> [TASK STATEMENT]: Render the portion of the listing that runs from its first line through the line containing "telles que les", both ends included, as a Markdown table with the columns "No." and "Line". Number each line in order and omit any blank lines.
DATA SUPPLIED Start Marker
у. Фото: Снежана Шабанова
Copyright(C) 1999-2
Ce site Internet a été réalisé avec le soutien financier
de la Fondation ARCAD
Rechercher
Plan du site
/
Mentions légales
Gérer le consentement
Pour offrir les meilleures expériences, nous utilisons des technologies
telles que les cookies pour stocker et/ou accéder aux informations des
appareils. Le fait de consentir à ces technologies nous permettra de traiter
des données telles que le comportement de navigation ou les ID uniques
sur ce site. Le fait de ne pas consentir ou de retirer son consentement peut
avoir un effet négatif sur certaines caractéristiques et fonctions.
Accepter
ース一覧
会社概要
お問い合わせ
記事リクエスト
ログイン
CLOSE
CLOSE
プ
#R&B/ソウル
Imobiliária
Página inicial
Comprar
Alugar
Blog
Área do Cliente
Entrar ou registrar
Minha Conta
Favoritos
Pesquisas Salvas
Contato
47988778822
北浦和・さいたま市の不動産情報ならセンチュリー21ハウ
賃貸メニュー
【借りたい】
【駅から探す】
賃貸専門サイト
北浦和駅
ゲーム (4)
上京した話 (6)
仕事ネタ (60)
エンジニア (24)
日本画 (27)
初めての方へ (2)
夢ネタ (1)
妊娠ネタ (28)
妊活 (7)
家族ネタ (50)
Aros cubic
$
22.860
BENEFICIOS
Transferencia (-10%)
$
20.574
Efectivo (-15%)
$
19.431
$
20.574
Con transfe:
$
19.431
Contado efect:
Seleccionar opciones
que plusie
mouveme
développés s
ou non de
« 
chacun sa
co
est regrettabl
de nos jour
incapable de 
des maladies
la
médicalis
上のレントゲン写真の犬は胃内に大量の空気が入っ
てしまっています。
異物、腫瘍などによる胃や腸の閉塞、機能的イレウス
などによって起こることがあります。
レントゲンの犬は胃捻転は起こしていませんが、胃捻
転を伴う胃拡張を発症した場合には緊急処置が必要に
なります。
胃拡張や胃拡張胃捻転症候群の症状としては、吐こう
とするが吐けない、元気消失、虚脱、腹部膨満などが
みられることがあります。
DATA SUPPLIED End Marker
> [YOUR RESPONSE]:
| No. | Line |
|---|---|
| 1 | у. Фото: Снежана Шабанова |
| 2 | Copyright(C) 1999-2 |
| 3 | Ce site Internet a été réalisé avec le soutien financier |
| 4 | de la Fondation ARCAD |
| 5 | Rechercher |
| 6 | Plan du site |
| 7 | / |
| 8 | Mentions légales |
| 9 | Gérer le consentement |
| 10 | Pour offrir les meilleures expériences, nous utilisons des technologies |
| 11 | telles que les cookies pour stocker et/ou accéder aux informations des |